For each patient, we computed the difference between the 1996 and 1999 scores on each of the 8 PCAS scales (quality of communication, interpersonal treatment, physician’s knowledge of the patient, patient trust, financial access, organizational access, visit-based continuity, integration of care). We determined the unadjusted mean change in each scale and the 95% confidence interval around this change. To permit comparison across scales, we computed a standardized difference score (the effect size), which was the mean change of scales divided by the standard deviation of the referent scale scores at baseline.

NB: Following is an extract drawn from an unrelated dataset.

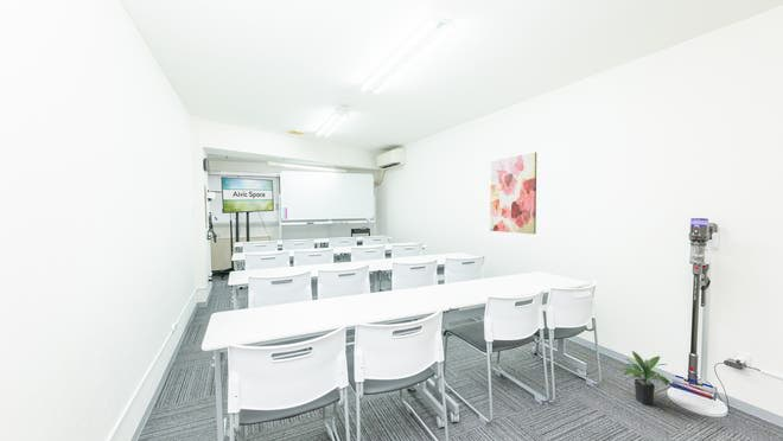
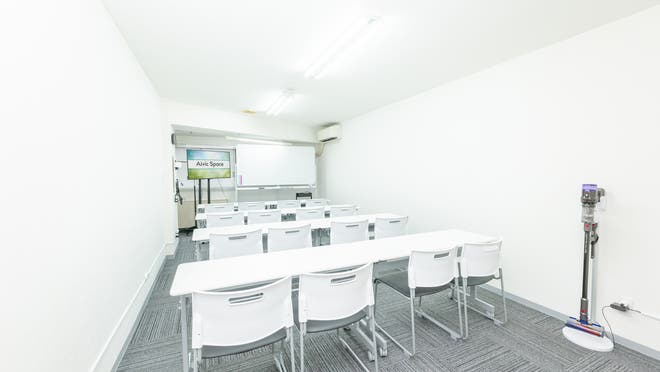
- wall art [489,152,537,235]
- potted plant [618,350,673,405]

Because previous empiric medical literature,14,15 other research,16-22 and our own cross-sectional data from baseline suggested that physician-patient relationship quality improves with increased relationship duration, we also examined the changes in indexes of relationship quality, controlling for the increased relationship length that occurred during our study for the group of patients who did not switch physicians. The adjusted changes in the relationship quality scales of communication, interpersonal treatment, physician knowledge of the patient, and trust were calculated using regression models. We used the longitudinal data in a stacked data set in which each patient’s pair of observation sets (from 1996 and 1999) was entered and included a binary variable indicating the survey round (round 1=0 and round 2=1). The stacked data make possible regression of the scale scores for each of the 4 indicators of relationship quality against a measure of relationship length, which (inherent in the selection criteria for the analytic sample) increased from the first to the second round of the survey. Inclusion of the survey round indicator in the 4 relevant regressions allowed a regression coefficient to be obtained for each scale, which reflected the magnitude of average difference in scale scores over the study period, adjusting by increases in the length of physician-patient relationship. P values for these regressions were used to evaluate the significance of the findings.